The need to close down caught us all off guard, but when it came down to it, it was relatively easy and we were able to figure it out as we went along. Getting everyone back into the office, on the other hand, is going to be harder. Whether you are planning on opening as soon as your state lifts stay-at-home orders or considering waiting out the summer, here are five things to think about now. Some of these are covered in more detail in the recommendations recently released by the CDC, but others go beyond just creating a safer workspace:

  1. Safety First. Obviously, the most important place to start is with the safety of your employees and doing what you can to keep them healthy. We plan to have the office cleaned twice each day. And, we are going to require daily temperature checks for everyone in the office. We will be providing masks, which must be worn at all times, and we have a team testing out various designs to see what will be most comfortable. We are also making sure that our human resource policies—like sick leave—are in line with an environment in which people who are feeling fine will be sent home for having an elevated fever, and people who are feeling ill should never consider coming in.
  1. Reconfiguring Space. We’re going to try to keep people six feet apart at all times, which means reconfiguring our office layout. We’re lucky to have a great deal of space, but even in smaller footprints, there are most likely moves that can be made to put more distance between employees, or partitions that can be added to separate desks. For some offices, a lack of space may require even more creative solutions where not everyone comes into the office every day or instituting staggered start times so as not to crowd elevators and hallways.
  1. Some People Will Stay Home. We have to be much more cognizant of our employees’ lives and provide ongoing flexibility. We can’t, for example, ask working parents to be on site until childcare centers and schools are open and safe. There may also be employees with underlying health issues who need to stay at home, or those relying on public transportation who don’t feel comfortable on a crowded bus or train. Managers and coworkers must remain understanding—I’ve spent time with our working parents going through which meetings are necessary and what they can deputize someone else to handle.

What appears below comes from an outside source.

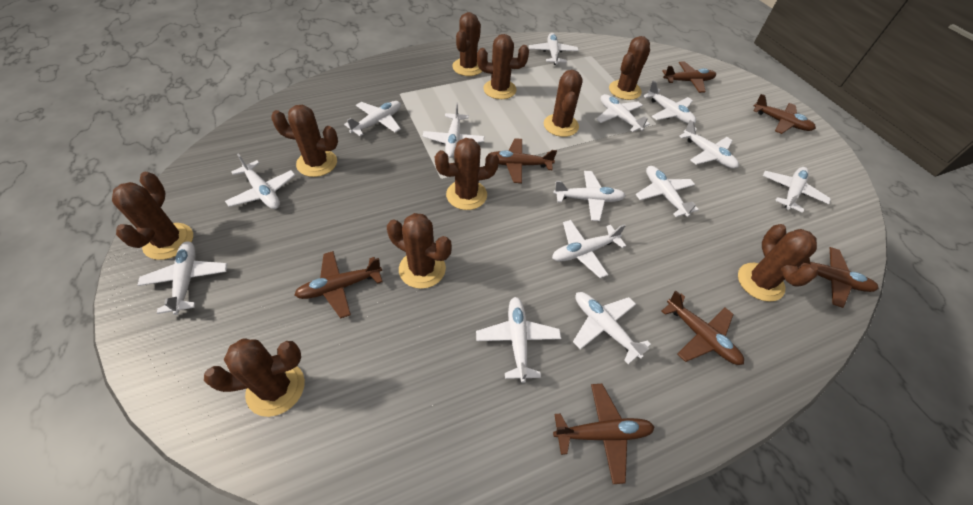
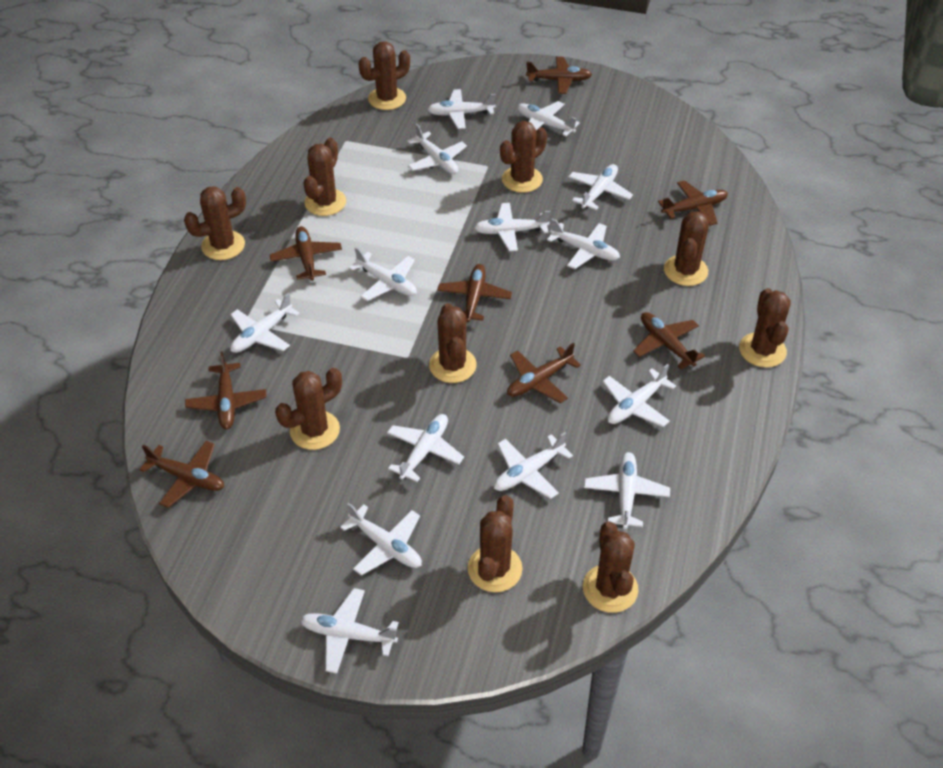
brown plane: [294,251,383,319] [486,138,557,183] [553,384,655,484] [662,61,716,93] [662,291,744,365] [753,94,816,134] [799,247,879,308] = 7 -> [139,441,224,508] [185,351,267,429] [270,226,342,281] [438,264,512,322] [507,343,581,403] [526,57,592,94] [633,312,705,369] [658,180,728,226] = 8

  1. Dispersed Staff Challenges. One of the reasons that the last few months of working from home went smoothly is that we were all in it together. We understood the challenges and forgave the interruptions. This is going to get more complicated when some people are in the office and some are not. There will be logistical concerns; we’re working on the acoustics in our conference rooms, for example, because they are not great for long work sessions with some people in the room and others on the phone. And there will be personal concerns as well—we don’t want the employees who can’t be in the room to feel like they’re not being heard or those who are to feel like they’re carrying too much of the workload.
  1. New Ways of Interacting. We’re in a high touch industry; we hug, we shake hands, we pat each other on the back. Even when we come back together, physical interaction will be off-limits. It will take time to adjust to an office without these outward signs of collegiality and affirmation. What will likely be even harder, however, will be adjusting to full-time mask-wearing. We say so much with our facial expressions. My HR Director pointed out how hard it would be to give feedback without being able to show concern or sympathy—these conversations will likely continue to take place on video.

We’ve learned a lot about how to work differently in the past few months and we are only at the beginning of this learning curve. The fact that so many businesses have been able to be productive through the crisis is phenomenal, but it doesn’t mean that we should embrace working from home forever. I believe that many businesses should get their teams back together, in person when they can, and it’s time to start figuring out what that will look like.